Rockstar Games is dealing with another security threat. On April 11, hacking group ShinyHunters posted a message on its dark web leak site claiming it had accessed the GTA 6 developer’s Snowflake database instances. The group set a ransom deadline of April 14 and warned it would publish stolen files if Rockstar did not pay.
The message reads: “Rockstar Games, your Snowflake instances were compromised thanks to Anodot.com. Pay or leak. This is a final warning to reach out by 14 Apr 2026 before we leak.”
Rockstar and its parent company, Take-Two Interactive, have not commented publicly on the claim.
How the Attack Happened
The breach did not come from a direct attack on Rockstar’s own systems. ShinyHunters said it exploited a vulnerability in Anodot, a SaaS platform used for cloud cost monitoring and analytics, as the entry point.
Snowflake confirmed to BleepingComputer that Anodot is the third-party integration platform that suffered a security incident. Over a dozen companies have suffered data theft attacks after the SaaS integration provider was breached and authentication tokens stolen.
The attacks were carried out on a bank holiday in several countries, coinciding with the Easter/Passover period, which may have slowed down detection and response.
Once inside Anodot, the attackers pulled authentication tokens. Those tokens gave them access to connected Snowflake accounts without needing to crack passwords or exploit Snowflake’s own systems directly. Snowflake confirmed “unusual activity” and said it locked down potentially impacted customer accounts.
The attackers also attempted to access data from Salesforce using the same tokens, but those efforts were reportedly blocked by AI detection systems.
What Data May Be at Risk
Compromised material could include financial records, player spending data, geographic data, marketing timelines, and contracts with Sony, voice actors, and music labels.
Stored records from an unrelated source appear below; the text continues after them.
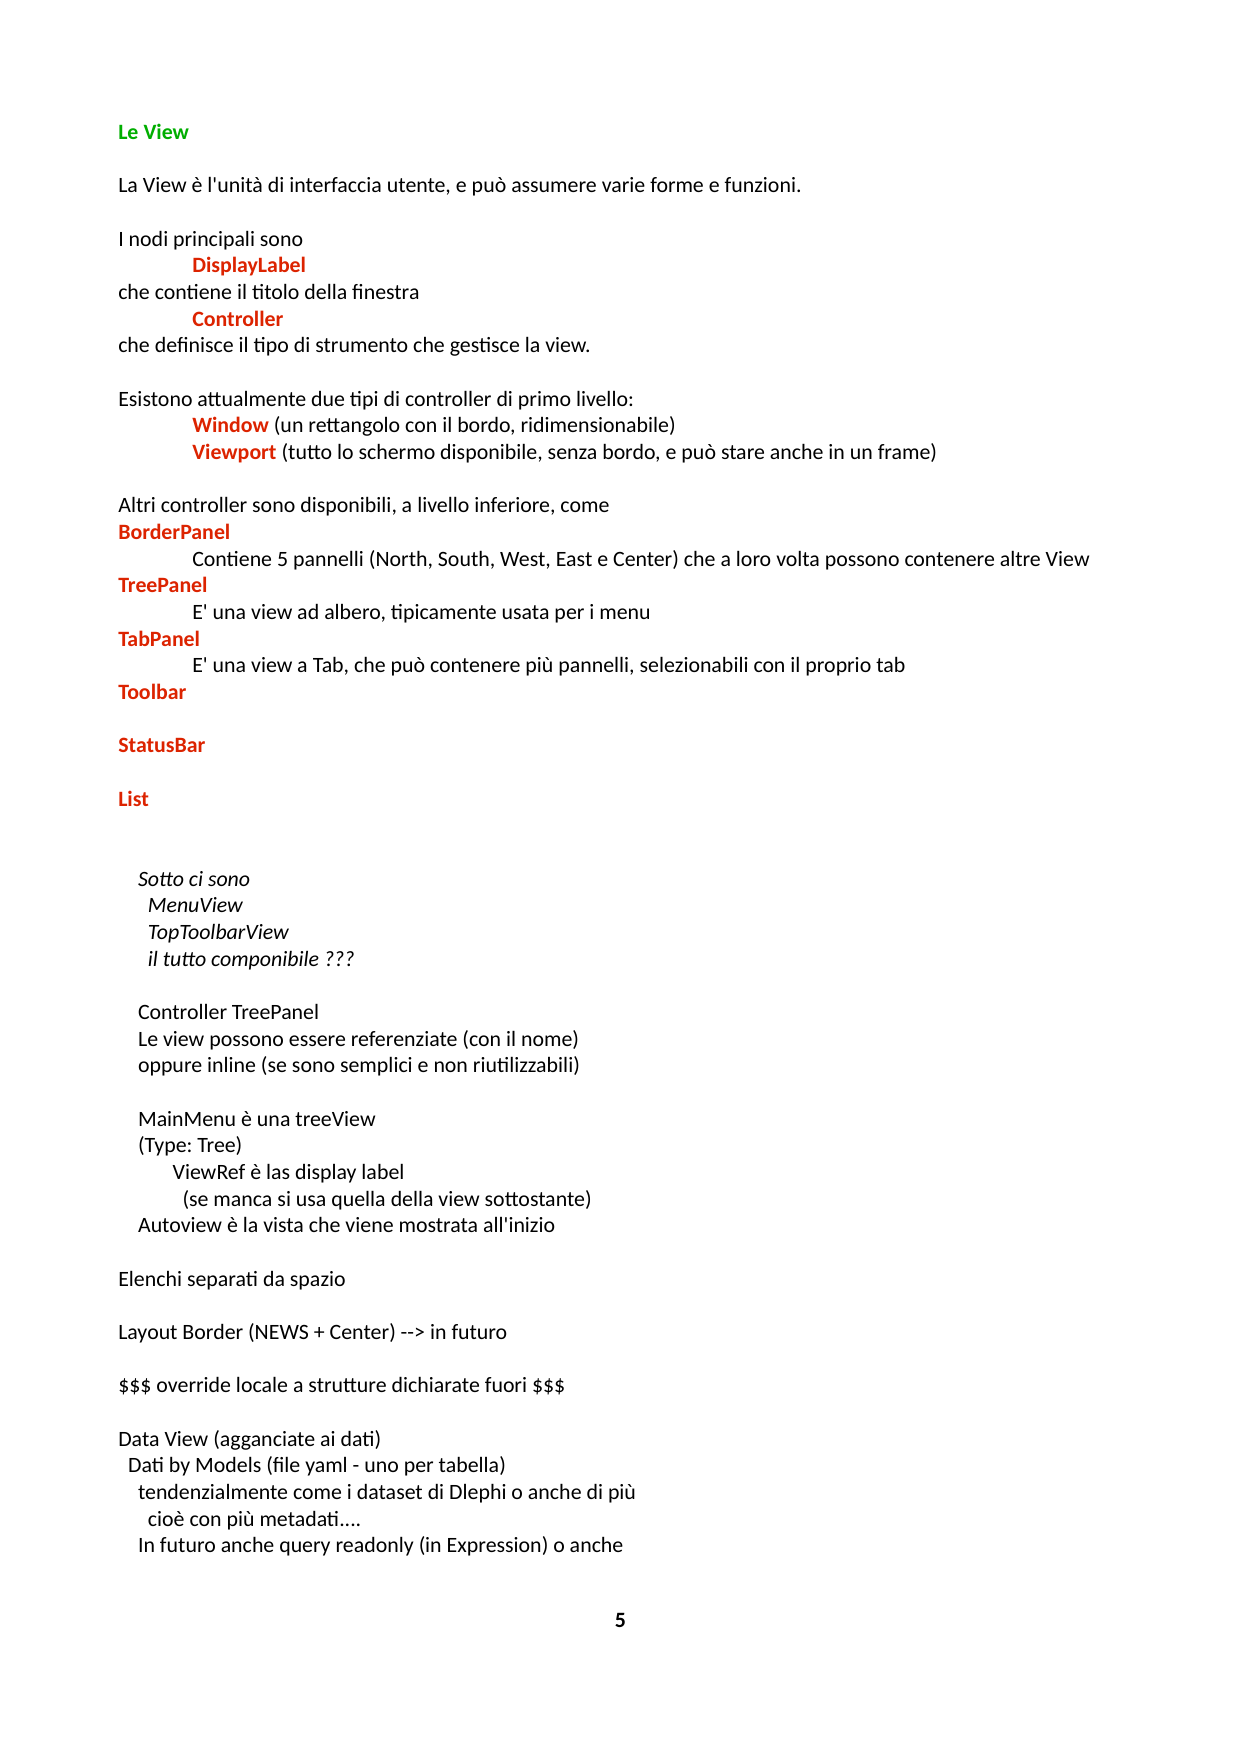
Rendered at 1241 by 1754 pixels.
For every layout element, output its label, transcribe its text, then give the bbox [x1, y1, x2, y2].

text Viewport (tutto lo schermo disponibile, senza bordo, e può stare anche in un frame) [118, 438, 1122, 465]
text Le view possono essere referenziate (con il nome) [118, 1025, 1122, 1051]
text che contiene il titolo della finestra [118, 278, 1122, 305]
text Controller TreePanel [118, 998, 1122, 1025]
text Le View [118, 118, 1122, 145]
text Contiene 5 pannelli (North, South, West, East e Center) che a loro volta possono contenere altre View [118, 545, 1122, 571]
text $$$ override locale a strutture dichiarate fuori $$$ [118, 1371, 1122, 1398]
text TopToolbarView [118, 918, 1122, 945]
text In futuro anche query readonly (in Expression) o anche [118, 1531, 1122, 1558]
text List [118, 785, 1122, 811]
text Autoview è la vista che viene mostrata all'inizio [118, 1211, 1122, 1238]
text Esistono attualmente due tipi di controller di primo livello: [118, 385, 1122, 411]
text (Type: Tree) [118, 1131, 1122, 1158]
text MenuView [118, 891, 1122, 918]
text TreePanel [118, 571, 1122, 598]
text che definisce il tipo di strumento che gestisce la view. [118, 331, 1122, 358]
text Altri controller sono disponibili, a livello inferiore, come [118, 491, 1122, 518]
text BorderPanel [118, 518, 1122, 545]
text StatusBar [118, 731, 1122, 758]
text tendenzialmente come i dataset di Dlephi o anche di più [118, 1478, 1122, 1505]
text MainMenu è una treeView [118, 1105, 1122, 1131]
text Dati by Models (file yaml - uno per tabella) [118, 1451, 1122, 1478]
text Layout Border (NEWS + Center) --> in futuro [118, 1318, 1122, 1345]
text il tutto componibile ??? [118, 945, 1122, 971]
text E' una view a Tab, che può contenere più pannelli, selezionabili con il proprio tab [118, 651, 1122, 678]
text cioè con più metadati.... [118, 1505, 1122, 1531]
text Elenchi separati da spazio [118, 1265, 1122, 1291]
text (se manca si usa quella della view sottostante) [118, 1185, 1122, 1211]
text oppure inline (se sono semplici e non riutilizzabili) [118, 1051, 1122, 1078]
text Window (un rettangolo con il bordo, ridimensionabile) [118, 411, 1122, 438]
text I nodi principali sono [118, 225, 1122, 251]
text Data View (agganciate ai dati) [118, 1425, 1122, 1451]
text TabPanel [118, 625, 1122, 651]
text E' una view ad albero, tipicamente usata per i menu [118, 598, 1122, 625]
text Controller [118, 305, 1122, 331]
text Toolbar [118, 678, 1122, 705]
text DisplayLabel [118, 251, 1122, 278]
text Sotto ci sono [118, 865, 1122, 891]
text La View è l'unità di interfaccia utente, e può assumere varie forme e funzioni. [118, 171, 1122, 198]
text ViewRef è las display label [118, 1158, 1122, 1185]
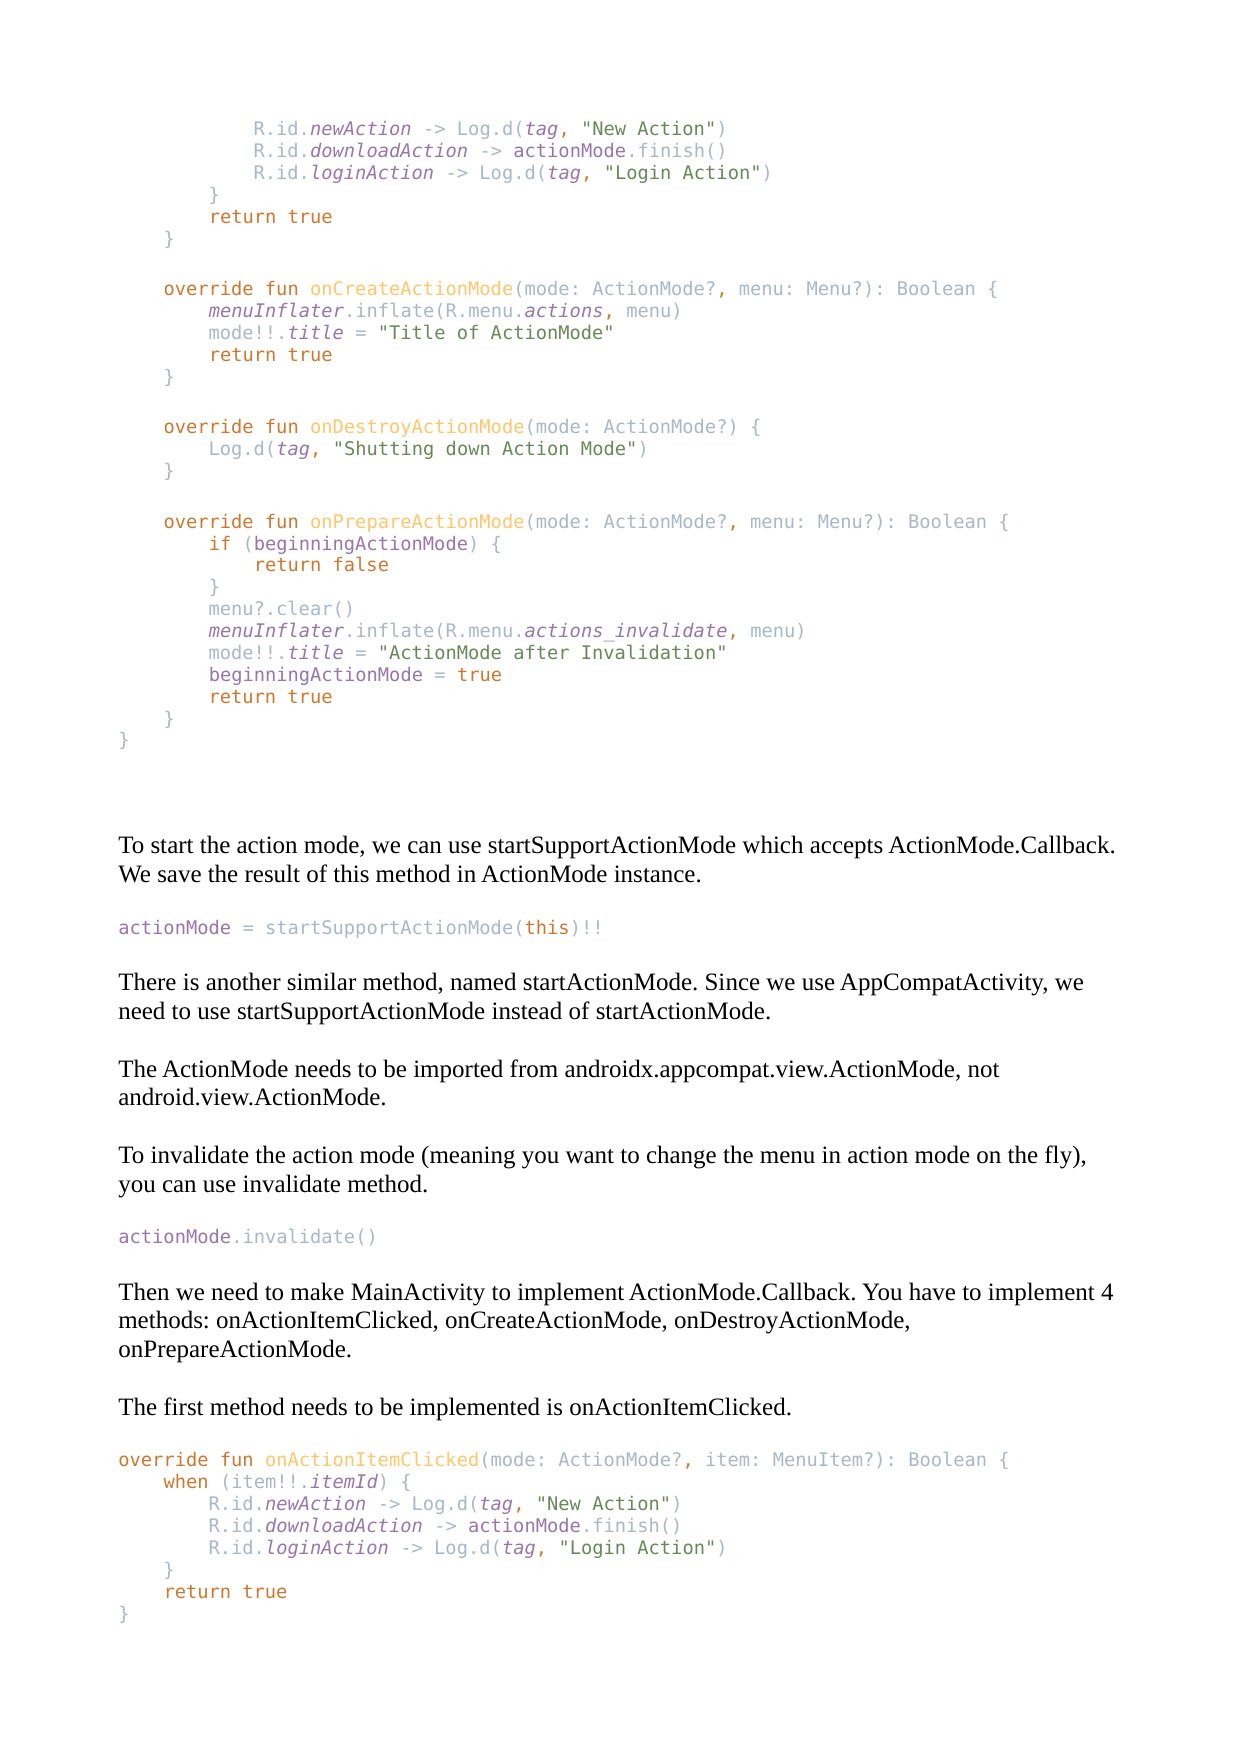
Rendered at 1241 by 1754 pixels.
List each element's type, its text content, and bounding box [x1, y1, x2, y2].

text R.id.newAction -> Log.d(tag, "New Action") R.id.downloadAction -> actionMode.finish() R.id.loginAction -> Log.d(tag, "Login Action") } return true } override fun onCreateActionMode(mode: ActionMode?, menu: Menu?): Boolean { menuInflater.inflate(R.menu.actions, menu) mode!!.title = "Title of ActionMode" return true } override fun onDestroyActionMode(mode: ActionMode?) { Log.d(tag, "Shutting down Action Mode") } override fun onPrepareActionMode(mode: ActionMode?, menu: Menu?): Boolean { if (beginningActionMode) { return false } menu?.clear() menuInflater.inflate(R.menu.actions_invalidate, menu) mode!!.title = "ActionMode after Invalidation" beginningActionMode = true return true } } [118, 118, 1122, 780]
text Then we need to make MainActivity to implement ActionMode.Callback. You have to implement 4 methods: onActionItemClicked, onCreateActionMode, onDestroyActionMode, onPrepareActionMode. [118, 1277, 1122, 1363]
text To invalidate the action mode (meaning you want to change the menu in action mode on the fly), you can use invalidate method. [118, 1140, 1122, 1197]
text To start the action mode, we can use startSupportActionMode which accepts ActionMode.Callback. We save the result of this method in ActionMode instance. [118, 831, 1122, 888]
text There is another similar method, named startActionMode. Since we use AppCompatActivity, we need to use startSupportActionMode instead of startActionMode. [118, 967, 1122, 1025]
text actionMode = startSupportActionMode(this)!! [118, 917, 1122, 939]
text actionMode.invalidate() [118, 1226, 1122, 1248]
text override fun onActionItemClicked(mode: ActionMode?, item: MenuItem?): Boolean { when (item!!.itemId) { R.id.newAction -> Log.d(tag, "New Action") R.id.downloadAction -> actionMode.finish() R.id.loginAction -> Log.d(tag, "Login Action") } return true } [118, 1449, 1122, 1624]
text The ActionMode needs to be imported from androidx.appcompat.view.ActionMode, not android.view.ActionMode. [118, 1054, 1122, 1111]
text The first method needs to be implemented is onActionItemClicked. [118, 1392, 1122, 1421]
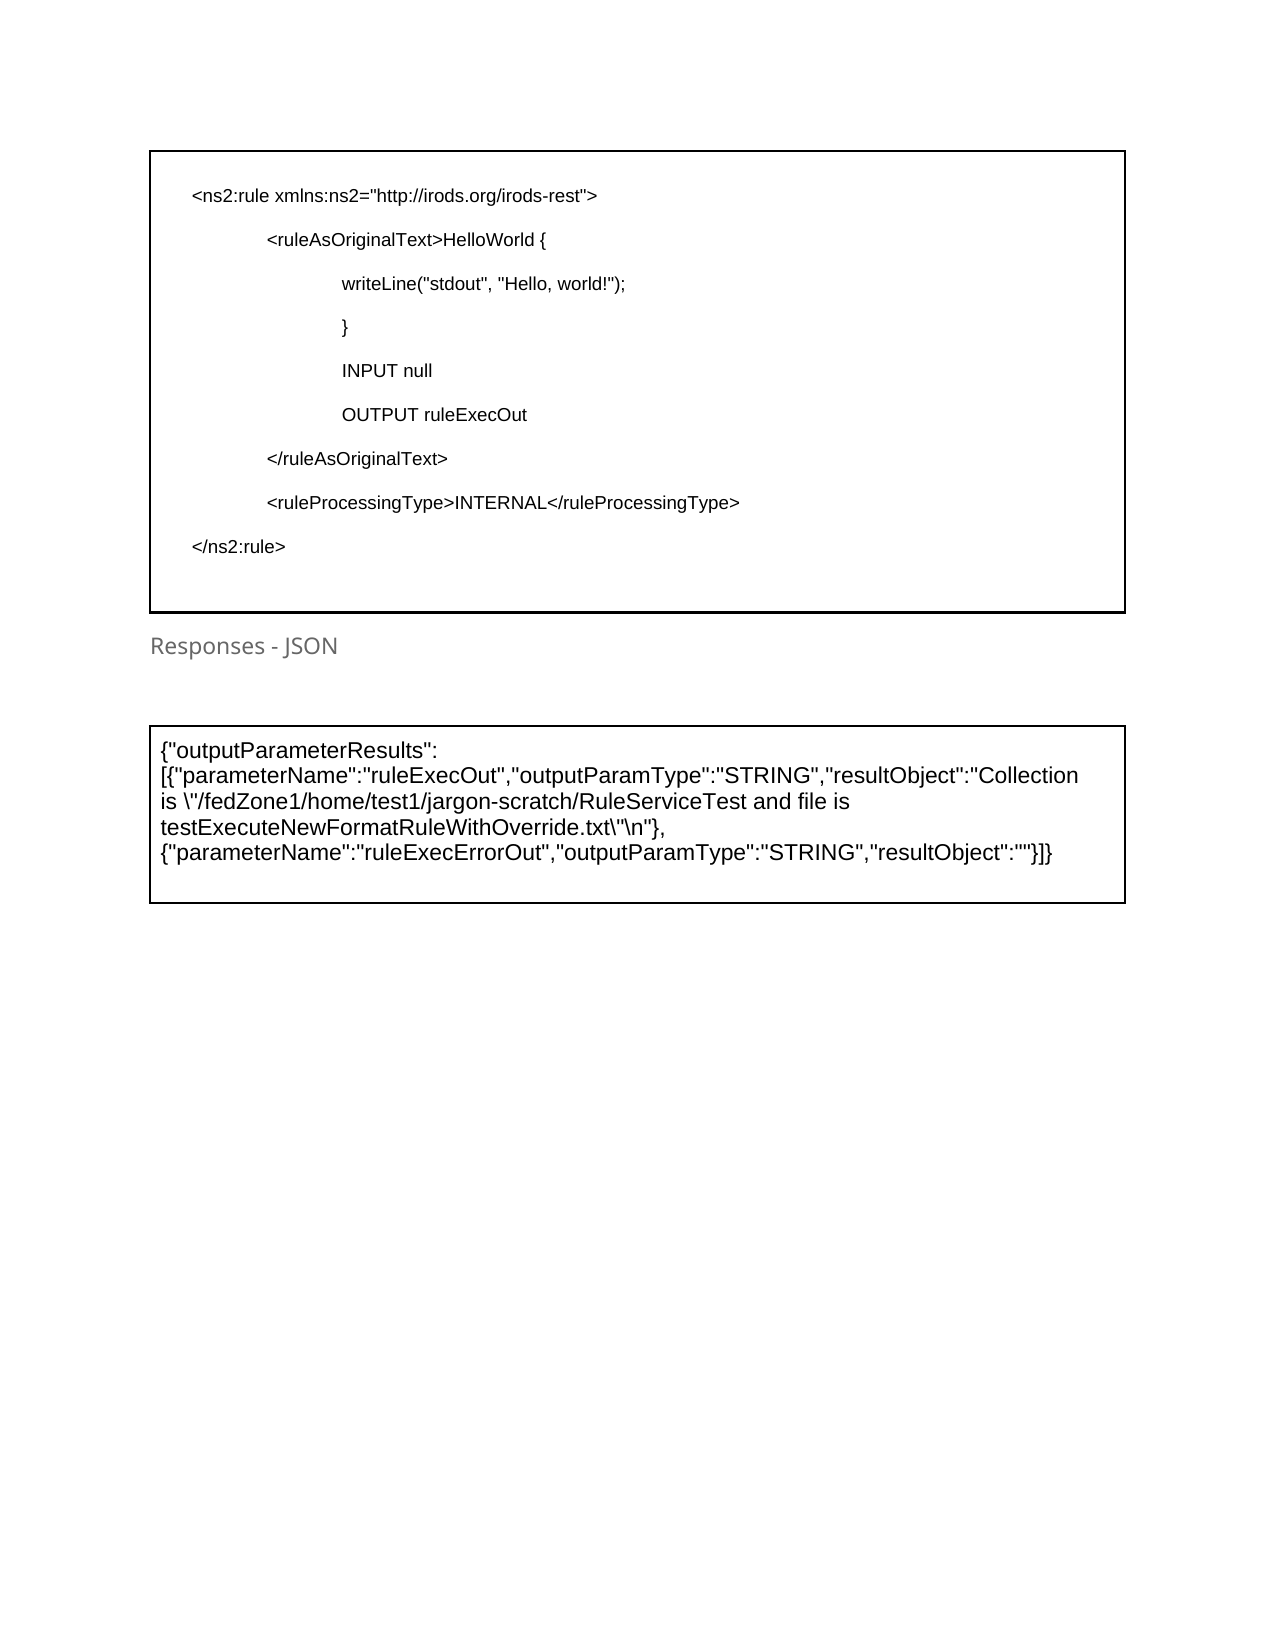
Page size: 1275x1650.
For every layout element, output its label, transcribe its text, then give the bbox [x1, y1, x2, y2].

table_header <ns2:rule xmlns:ns2="http://irods.org/irods-rest"> <ruleAsOriginalText>HelloWorld { writeLine("stdout", "Hello, world!"); } INPUT null OUTPUT ruleExecOut </ruleAsOriginalText> <ruleProcessingType>INTERNAL</ruleProcessingType> </ns2:rule> [151, 152, 1124, 611]
table_header {"outputParameterResults":[{"parameterName":"ruleExecOut","outputParamType":"STRING","resultObject":"Collection is \"/fedZone1/home/test1/jargon-scratch/RuleServiceTest and file is testExecuteNewFormatRuleWithOverride.txt\"\n"},{"parameterName":"ruleExecErrorOut","outputParamType":"STRING","resultObject":""}]} [151, 727, 1124, 902]
subtitle Responses - JSON [150, 630, 1125, 661]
There is no evidence that customer passwords or payment details have been accessed. The breach appears limited to corporate data.
This is not ShinyHunters‘ first campaign of this kind. The group has been operating since 2020 and typically targets identity systems, third-party integrations, and APIs. Over the past six years, they have breached Microsoft, Wattpad, AT&T, the European Commission, SoundCloud, and Ticketmaster.
In 2024, ShinyHunters ran a major customer data theft campaign where they used stolen usernames and passwords to log into Snowflake customer environments that did not use multi-factor authentication. Sensitive data was taken from AT&T, Ticketmaster/Live Nation, Santander, Neiman Marcus, and others.
Earlier this March, the group said it had obtained Salesforce-linked data tied to more than 400 companies, and had published data from 26 of those organizations by the time the Rockstar claim surfaced.
The April 14 deadline gives Rockstar very little time to respond. If no ransom is paid, ShinyHunters says it will release the data publicly. The group has followed through on similar threats before, publishing files from 26 companies.